Recco: continua il digiuno contro la chiusura dell’ospedale, la protesta giunge anche allo stadio

Genova. Franca Eboli e Paola Del Guercio Cassinelli, le due capofila del comitato contro la chiusura dell’ospedale di Recco, continuano lo sciopero della fame iniziato lunedì mattina in attesa di ottenere risposte concrete dalla Regione e in particolare dall’assessore alla Sanità Claudio Montaldo.

“I tifosi di Genoa e Sampdoria porteranno domenica allo stadio striscioni contro la chiusura dell’ospedale di Recco” dicono le due promotrici che da tre giorni vivono nella piazza davanti al municipio, dormendo su un camper e raccogliendo con i sostenitori, le firme per il ricorso al Tar.
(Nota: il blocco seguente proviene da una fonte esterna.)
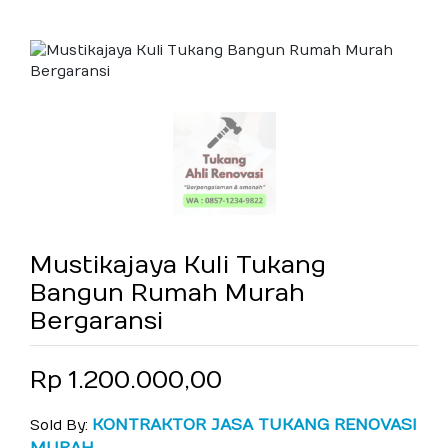
Mustikajaya Kuli Tukang
Bangun Rumah Murah
Bergaransi
Rp 1.200.000,00
KONTRAKTOR JASA TUKANG RENOVASI
Sold By:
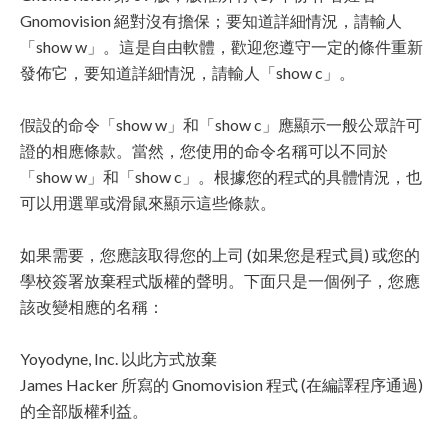
Gnomovision 絕對沒有擔保；要知道詳細情況，請輸人
「show w」。這是自由軟體，歡迎您遵守一定的條件重新
發佈它，要知道詳細情況，請輸人「show c」。
假設的命令「show w」和「show c」應顯示一般公眾許可
證的相應條款。當然，您使用的命令名稱可以不同於
「show w」和「show c」。根據您的程式的具體情況，也
可以用選單或滑鼠來顯示這些條款。
如果需要，您應該取得您的上司 (如果您是程式員) 或您的
學校簽署放棄程式版權的聲明。下面只是一個例子，您應
該改變相應的名稱：
Yoyodyne, Inc. 以此方式放棄
James Hacker 所寫的 Gnomovision 程式 (在編譯程序通過)
的全部版權利益。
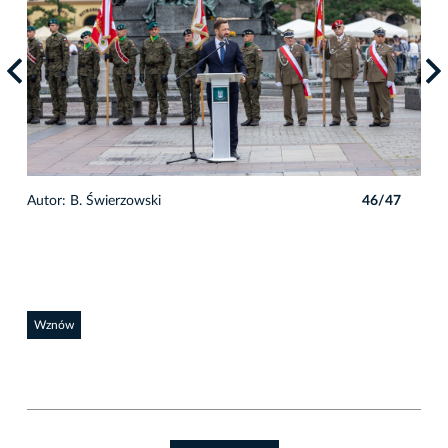
7
Autor: B. Świerzowski
46/47
Auto
Wznów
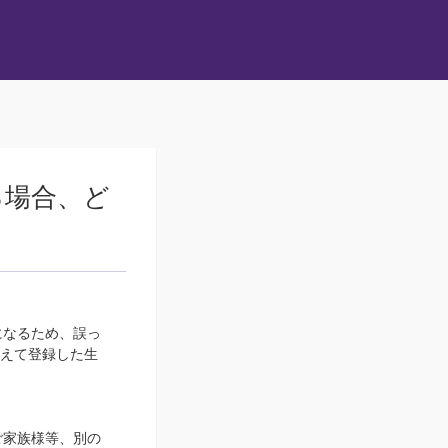
る場合、ど
になるため、誤っ
違えて登録した生
ご家族様等、別の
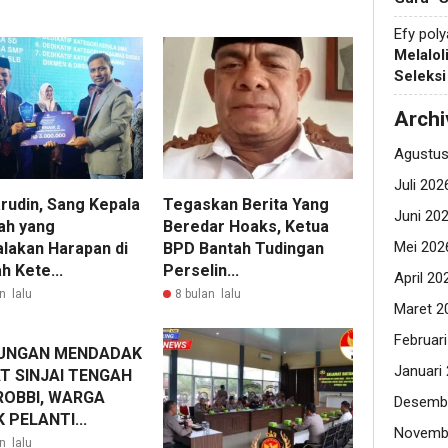
Efy pol
Melalol
Seleks
Archi
Agustus
Juli 202
rudin, Sang Kepala
Tegaskan Berita Yang
Juni 20
ah yang
Beredar Hoaks, Ketua
Mei 202
lakan Harapan di
BPD Bantah Tudingan
h Kete...
Perselin...
April 20
n lalu
8 bulan lalu
Maret 2
Februar
UNGAN MENDADAK
Januari
T SINJAI TENGAH
ROBBI, WARGA
Desemb
 PELANTI...
Novemb
n lalu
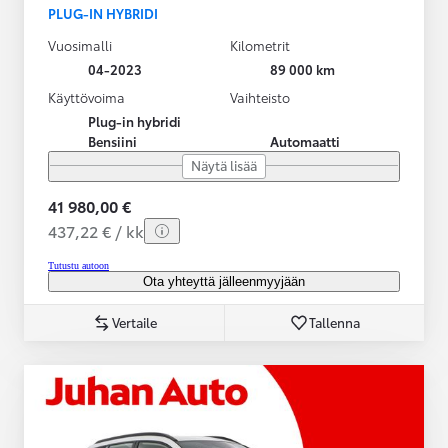
PLUG-IN HYBRIDI
Vuosimalli
Kilometrit
04-2023
89 000 km
Käyttövoima
Vaihteisto
Plug-in hybridi
Bensiini
Automaatti
Näytä lisää
41 980,00 €
437,22 € / kk
Tutustu autoon
Ota yhteyttä jälleenmyyjään
Vertaile
Tallenna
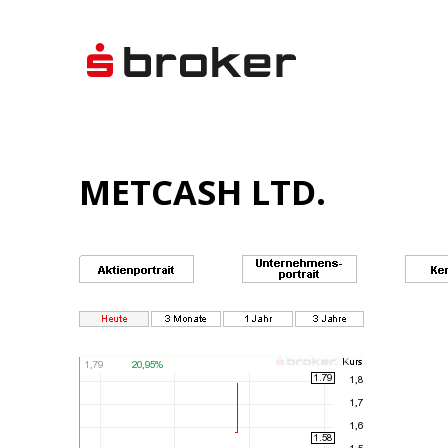
METCASH LTD.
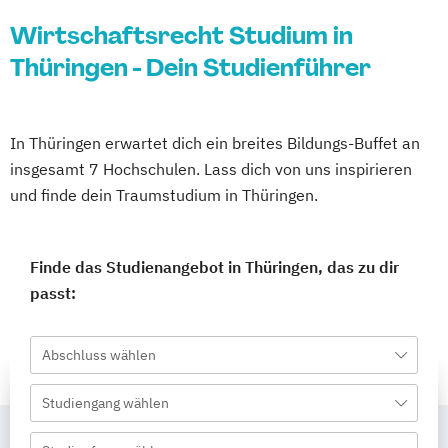
Wirtschaftsrecht Studium in
Thüringen - Dein Studienführer
In Thüringen erwartet dich ein breites Bildungs-Buffet an
insgesamt 7 Hochschulen. Lass dich von uns inspirieren
und finde dein Traumstudium in Thüringen.
Finde das Studienangebot in Thüringen, das zu dir
passt:
Abschluss wählen
Studiengang wählen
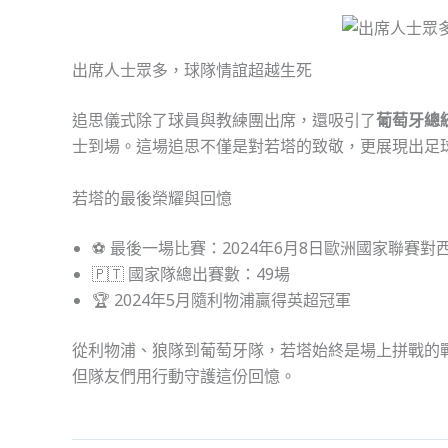
出席人士眾多，球隊情誼超越生死
追思儀式除了球員與教練團出席，還吸引了
葡萄牙總
士到場。這場追思不僅是對若塔的致敬，更展現出足
若塔的最後榮耀與回憶
⚽ 最後一場比賽：2024年6月8日歐洲國家聯賽對
🇵🇹 國家隊總出賽數：49場
🏆 2024年5月隨利物浦贏得英超冠軍
從利物浦、狼隊到葡萄牙隊，若塔始終是場上拼戰的
但隊友們用行動守護這份回憶。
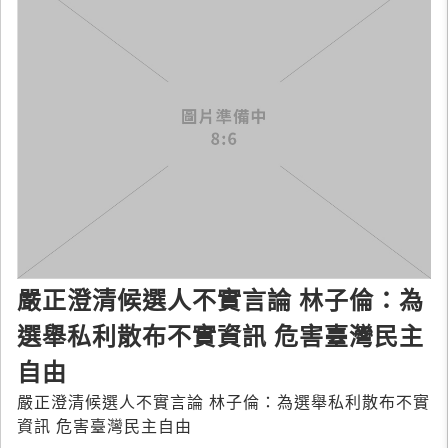
嚴正澄清候選人不實言論 林子倫：為
選舉私利散布不實資訊 危害臺灣民主
自由
嚴正澄清候選人不實言論 林子倫：為選舉私利散布不實
資訊 危害臺灣民主自由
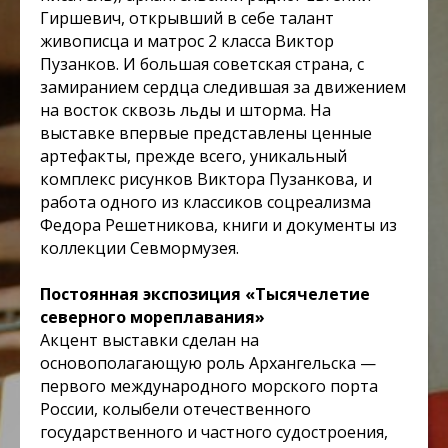
Гиршевич, открывший в себе талант
живописца и матрос 2 класса Виктор
Пузанков. И большая советская страна, с
замиранием сердца следившая за движением
на восток сквозь льды и шторма. На
выставке впервые представлены ценные
артефакты, прежде всего, уникальный
комплекс рисунков Виктора Пузанкова, и
работа одного из классиков соцреализма
Федора Решетникова, книги и документы из
коллекции Севмормузея.
Постоянная экспозиция «Тысячелетие
северного мореплавания»
Акцент выставки сделан на
основополагающую роль Архангельска —
первого международного морского порта
России, колыбели отечественного
государственного и частного судостроения,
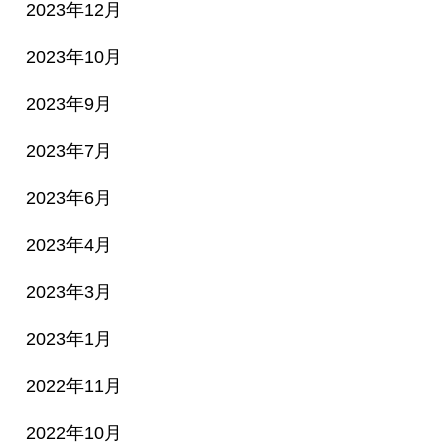
2023年12月
2023年10月
2023年9月
2023年7月
2023年6月
2023年4月
2023年3月
2023年1月
2022年11月
2022年10月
“Siamo arrivate a quota 4000 – spiega Cassinelli -. Ce ne servono 5000, quindi mille in più. Un obiettivo che riteniamo raggiungibile. Inoltre abbiamo bisogno dei soldi per le spese legali. Abbiamo fatto i conti anche per la peggiore delle ipotesi e dobbiamo trovare 11 mila euro. Ma vogliamo precisare che i soldi vengono raccolti qui in piazza oppure davanti all’ospedale dove ci sono persone che continuano a presidiare. Sappiamo che ci sono state delle truffe. Non date i soldi a chi li raccoglie in nome della nostra causa, magari porta a porta. Intanto – conclude la donnna – per domani pomeriggio alle 15 è fissato un incontro tra il presidente della Liguria Claudio Burlando ed i sindaci del Golfo Paradiso”.